The European Securities and Markets Authority (ESMA) has announced a comprehensive EU-wide supervisory initiative aimed at strengthening the digital operational resilience of crypto-asset service providers, particularly those involved in custody activities.
This move underscores the regulator’s commitment to addressing emerging risks in the fast-growing digital asset sector as the bloc implements its pioneering Markets in Crypto-Assets (MiCA) framework.
Set to begin in the second half of 2026 and continue through the first half of 2027, the Common Supervisory Action (CSA) will involve national competent authorities (NCAs) conducting targeted assessments on a risk-based selection of authorized crypto-asset service providers (CASPs).
The primary focus is on evaluating the maturity and effectiveness of these firms’ frameworks for managing operational risks tied to custody services, which are critical for safeguarding client assets in an environment prone to technological vulnerabilities.
Central to the review are challenges unique to distributed ledger technology (DLT), the backbone of most crypto operations.
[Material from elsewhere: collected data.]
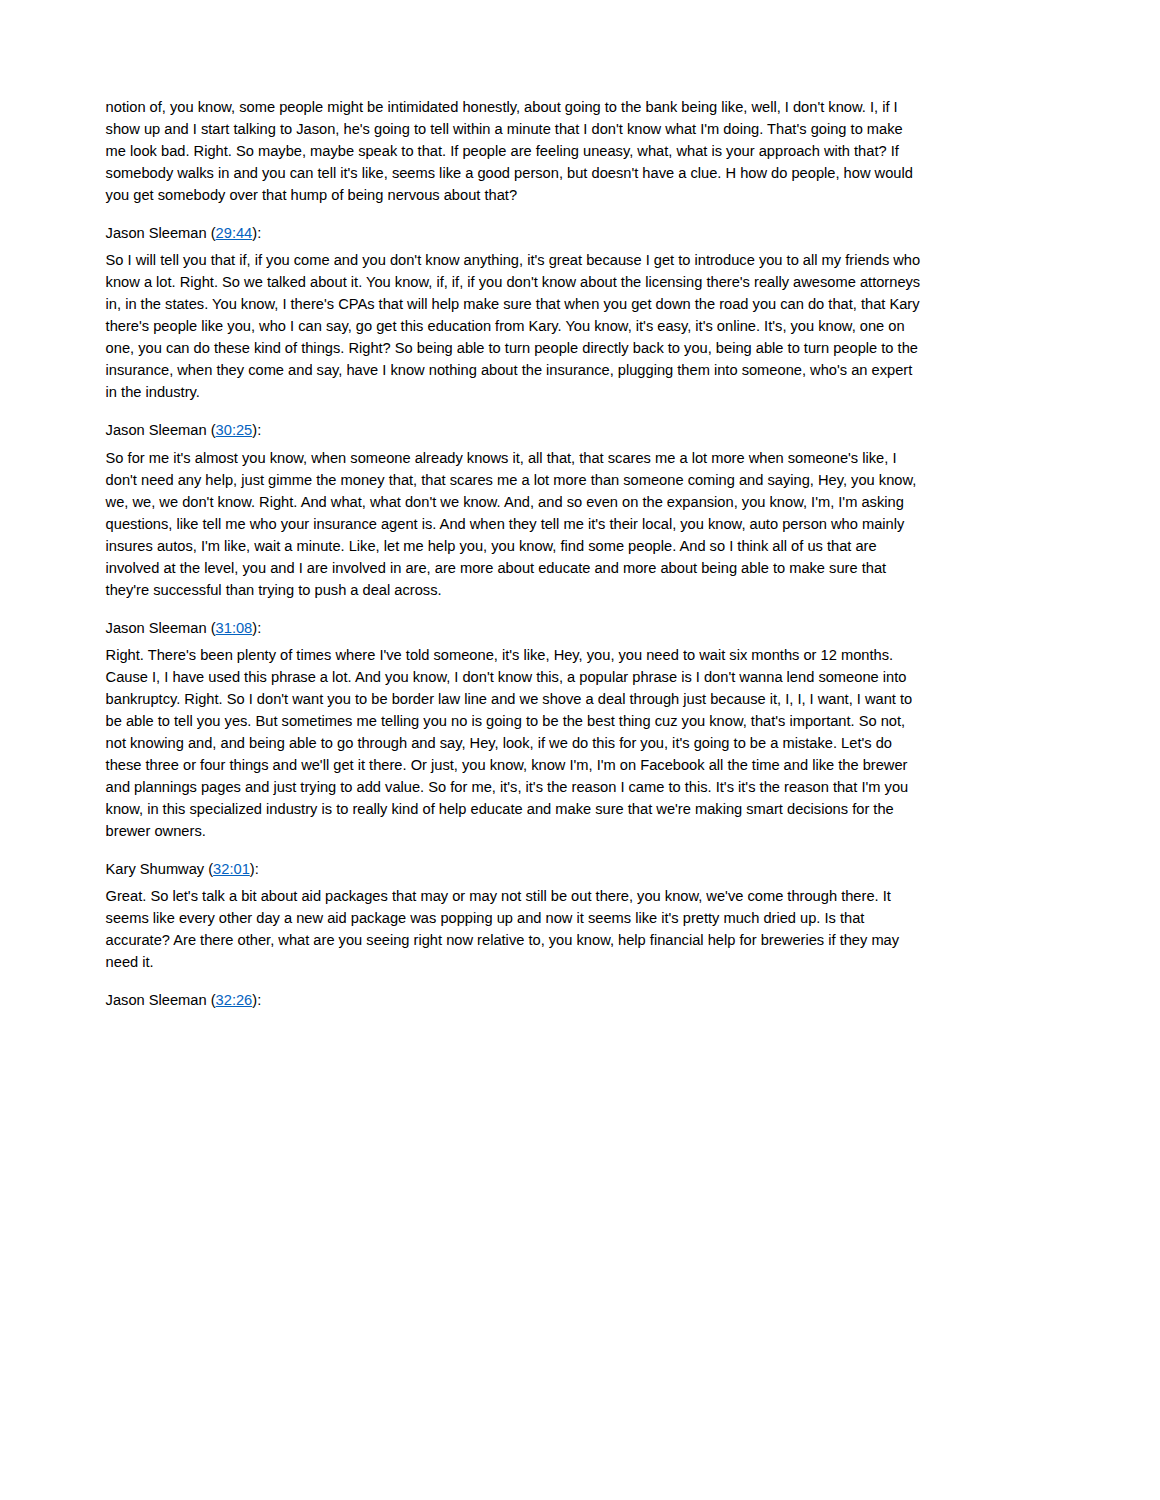notion of, you know, some people might be intimidated honestly, about going to the bank being like, well, I don't know. I, if I show up and I start talking to Jason, he's going to tell within a minute that I don't know what I'm doing. That's going to make me look bad. Right. So maybe, maybe speak to that. If people are feeling uneasy, what, what is your approach with that? If somebody walks in and you can tell it's like, seems like a good person, but doesn't have a clue. H how do people, how would you get somebody over that hump of being nervous about that?
Jason Sleeman (29:44):
So I will tell you that if, if you come and you don't know anything, it's great because I get to introduce you to all my friends who know a lot. Right. So we talked about it. You know, if, if, if you don't know about the licensing there's really awesome attorneys in, in the states. You know, I there's CPAs that will help make sure that when you get down the road you can do that, that Kary there's people like you, who I can say, go get this education from Kary. You know, it's easy, it's online. It's, you know, one on one, you can do these kind of things. Right? So being able to turn people directly back to you, being able to turn people to the insurance, when they come and say, have I know nothing about the insurance, plugging them into someone, who's an expert in the industry.
Jason Sleeman (30:25):
So for me it's almost you know, when someone already knows it, all that, that scares me a lot more when someone's like, I don't need any help, just gimme the money that, that scares me a lot more than someone coming and saying, Hey, you know, we, we, we don't know. Right. And what, what don't we know. And, and so even on the expansion, you know, I'm, I'm asking questions, like tell me who your insurance agent is. And when they tell me it's their local, you know, auto person who mainly insures autos, I'm like, wait a minute. Like, let me help you, you know, find some people. And so I think all of us that are involved at the level, you and I are involved in are, are more about educate and more about being able to make sure that they're successful than trying to push a deal across.
Jason Sleeman (31:08):
Right. There's been plenty of times where I've told someone, it's like, Hey, you, you need to wait six months or 12 months. Cause I, I have used this phrase a lot. And you know, I don't know this, a popular phrase is I don't wanna lend someone into bankruptcy. Right. So I don't want you to be border law line and we shove a deal through just because it, I, I, I want, I want to be able to tell you yes. But sometimes me telling you no is going to be the best thing cuz you know, that's important. So not, not knowing and, and being able to go through and say, Hey, look, if we do this for you, it's going to be a mistake. Let's do these three or four things and we'll get it there. Or just, you know, know I'm, I'm on Facebook all the time and like the brewer and plannings pages and just trying to add value. So for me, it's, it's the reason I came to this. It's it's the reason that I'm you know, in this specialized industry is to really kind of help educate and make sure that we're making smart decisions for the brewer owners.
Kary Shumway (32:01):
Great. So let's talk a bit about aid packages that may or may not still be out there, you know, we've come through there. It seems like every other day a new aid package was popping up and now it seems like it's pretty much dried up. Is that accurate? Are there other, what are you seeing right now relative to, you know, help financial help for breweries if they may need it.
Jason Sleeman (32:26):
Supervisors will scrutinize several key areas, including robust governance structures, secure management of cryptographic keys and asset storage, effective controls over transactions, mechanisms for detecting and responding to incidents, potential vulnerabilities in smart contracts, and the implications of relying on external third-party providers.
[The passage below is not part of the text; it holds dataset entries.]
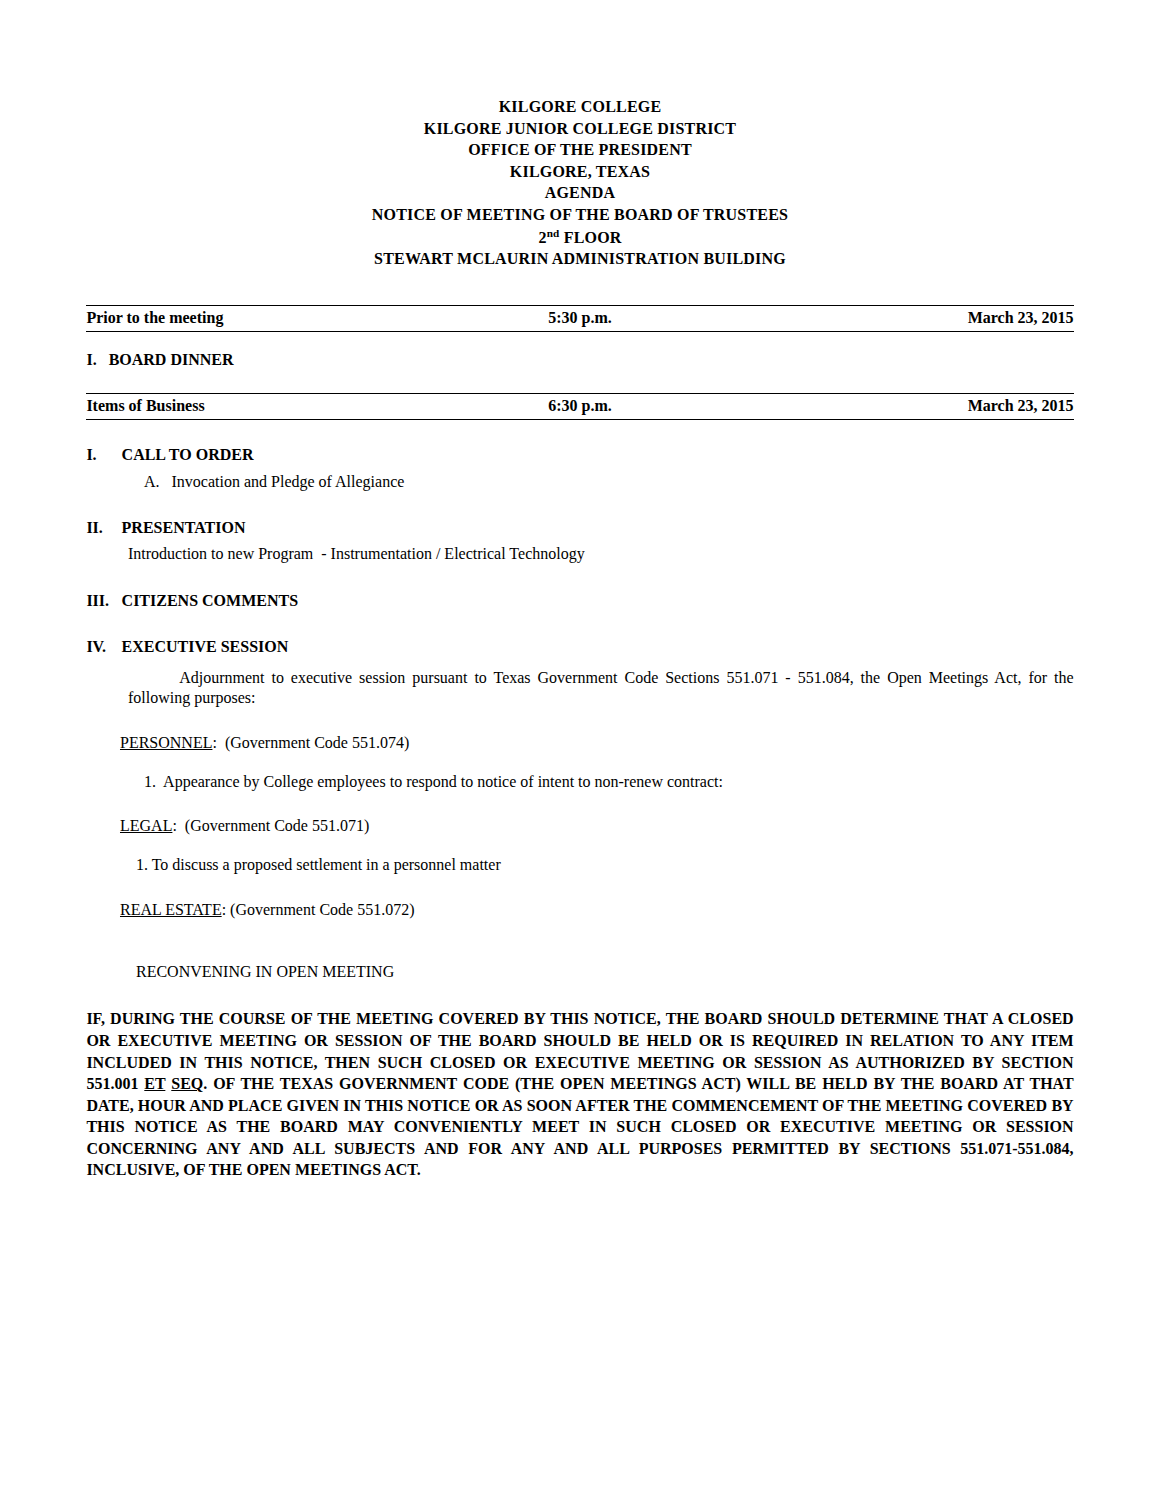KILGORE COLLEGE
KILGORE JUNIOR COLLEGE DISTRICT
OFFICE OF THE PRESIDENT
KILGORE, TEXAS
AGENDA
NOTICE OF MEETING OF THE BOARD OF TRUSTEES
2nd FLOOR
STEWART MCLAURIN ADMINISTRATION BUILDING
| Prior to the meeting | 5:30 p.m. | March 23, 2015 |
I. BOARD DINNER
| Items of Business | 6:30 p.m. | March 23, 2015 |
I. CALL TO ORDER
A. Invocation and Pledge of Allegiance
II. PRESENTATION
Introduction to new Program - Instrumentation / Electrical Technology
III. CITIZENS COMMENTS
IV. EXECUTIVE SESSION
Adjournment to executive session pursuant to Texas Government Code Sections 551.071 - 551.084, the Open Meetings Act, for the following purposes:
PERSONNEL: (Government Code 551.074)
1. Appearance by College employees to respond to notice of intent to non-renew contract:
LEGAL: (Government Code 551.071)
1. To discuss a proposed settlement in a personnel matter
REAL ESTATE: (Government Code 551.072)
RECONVENING IN OPEN MEETING
IF, DURING THE COURSE OF THE MEETING COVERED BY THIS NOTICE, THE BOARD SHOULD DETERMINE THAT A CLOSED OR EXECUTIVE MEETING OR SESSION OF THE BOARD SHOULD BE HELD OR IS REQUIRED IN RELATION TO ANY ITEM INCLUDED IN THIS NOTICE, THEN SUCH CLOSED OR EXECUTIVE MEETING OR SESSION AS AUTHORIZED BY SECTION 551.001 ET SEQ. OF THE TEXAS GOVERNMENT CODE (THE OPEN MEETINGS ACT) WILL BE HELD BY THE BOARD AT THAT DATE, HOUR AND PLACE GIVEN IN THIS NOTICE OR AS SOON AFTER THE COMMENCEMENT OF THE MEETING COVERED BY THIS NOTICE AS THE BOARD MAY CONVENIENTLY MEET IN SUCH CLOSED OR EXECUTIVE MEETING OR SESSION CONCERNING ANY AND ALL SUBJECTS AND FOR ANY AND ALL PURPOSES PERMITTED BY SECTIONS 551.071-551.084, INCLUSIVE, OF THE OPEN MEETINGS ACT.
These elements are essential for preventing disruptions that could lead to asset losses, service outages, or broader market instability.
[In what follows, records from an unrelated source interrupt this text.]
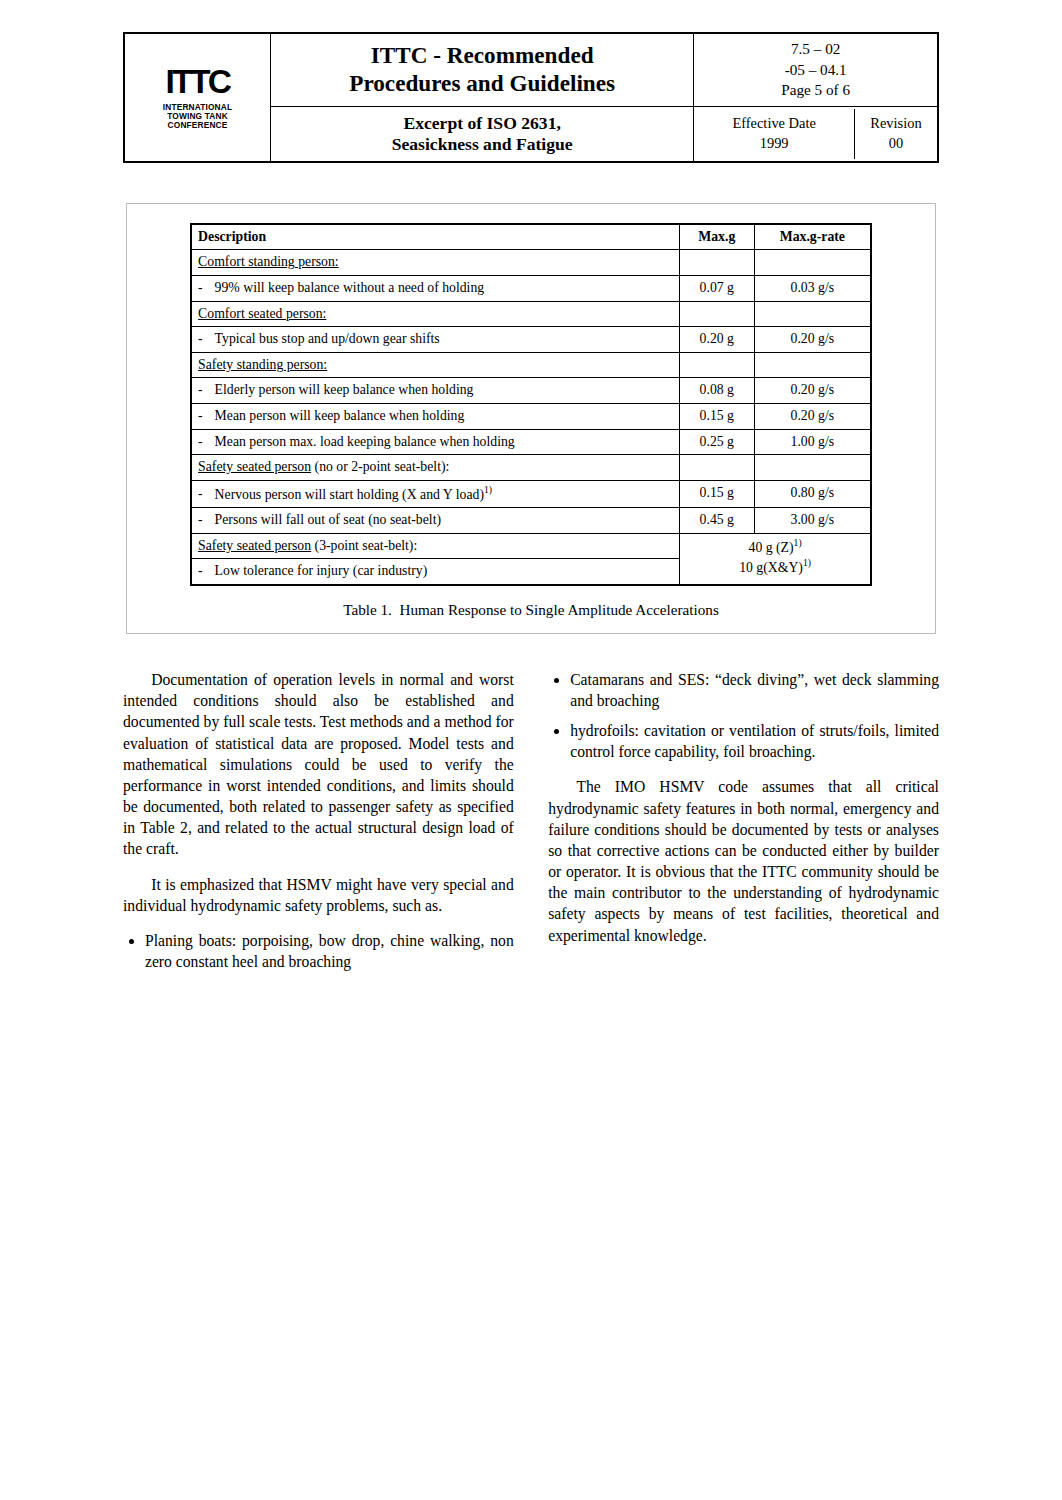| ITTC INTERNATIONAL TOWING TANK CONFERENCE | ITTC - Recommended Procedures and Guidelines | 7.5 – 02 -05 – 04.1 Page 5 of 6 |
| Excerpt of ISO 2631, Seasickness and Fatigue | / Effective Date 1999 / Revision 00 / |
| Description | Max.g | Max.g-rate |
| --- | --- | --- |
| Comfort standing person: | | |
| - 99% will keep balance without a need of holding | 0.07 g | 0.03 g/s |
| Comfort seated person: | | |
| - Typical bus stop and up/down gear shifts | 0.20 g | 0.20 g/s |
| Safety standing person: | | |
| - Elderly person will keep balance when holding | 0.08 g | 0.20 g/s |
| - Mean person will keep balance when holding | 0.15 g | 0.20 g/s |
| - Mean person max. load keeping balance when holding | 0.25 g | 1.00 g/s |
| Safety seated person (no or 2-point seat-belt): | | |
| - Nervous person will start holding (X and Y load) 1) | 0.15 g | 0.80 g/s |
| - Persons will fall out of seat (no seat-belt) | 0.45 g | 3.00 g/s |
| Safety seated person (3-point seat-belt): | 40 g (Z) 1) 10 g(X&Y) 1) |
| - Low tolerance for injury (car industry) |
Table 1. Human Response to Single Amplitude Accelerations
Documentation of operation levels in normal and worst intended conditions should also be established and documented by full scale tests. Test methods and a method for evaluation of statistical data are proposed. Model tests and mathematical simulations could be used to verify the performance in worst intended conditions, and limits should be documented, both related to passenger safety as specified in Table 2, and related to the actual structural design load of the craft.
It is emphasized that HSMV might have very special and individual hydrodynamic safety problems, such as.
Planing boats: porpoising, bow drop, chine walking, non zero constant heel and broaching
Catamarans and SES: “deck diving”, wet deck slamming and broaching
hydrofoils: cavitation or ventilation of struts/foils, limited control force capability, foil broaching.
The IMO HSMV code assumes that all critical hydrodynamic safety features in both normal, emergency and failure conditions should be documented by tests or analyses so that corrective actions can be conducted either by builder or operator. It is obvious that the ITTC community should be the main contributor to the understanding of hydrodynamic safety aspects by means of test facilities, theoretical and experimental knowledge.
This initiative aligns with ESMA‘s broader risk-based supervisory priorities, which highlight digital operational resilience and the crypto sector as high-priority domains.
By coordinating efforts across member states, the CSA seeks to promote greater consistency in how regulators approach supervision in this innovative but volatile market.
The findings from the exercise will be aggregated into a comprehensive report, to be presented to ESMA’s Board of Supervisors in the latter part of 2027, potentially informing future policy adjustments or best practices.
Industry observers note that the timing is significant.
With MiCA now in force, many CASPs have secured authorizations and are scaling operations, yet custody remains a high-risk function due to the decentralized and often borderless nature of blockchain networks.
Past incidents in the crypto space—ranging from hacks and key compromises to smart contract exploits—have demonstrated the need for stringent safeguards.
ESMA’s review is expected to encourage firms to bolster their internal controls and align more closely with standards akin to those in traditional finance, such as those outlined in the Digital Operational Resilience Act (DORA).
For market participants, the CSA signals a shift from initial licensing hurdles to deeper operational scrutiny.
Custodians will likely need to demonstrate not just compliance on paper but proven resilience through testing, documentation, and ongoing risk management.
This could drive investments in advanced security technologies, better governance models, and diversified service partnerships.
The effort reflects the EU’s proactive stance in fostering a safe, trustworthy environment for crypto innovation while protecting investors and maintaining financial stability. As the review unfolds, it may set a benchmark for other jurisdictions grappling with similar challenges in regulating digital assets.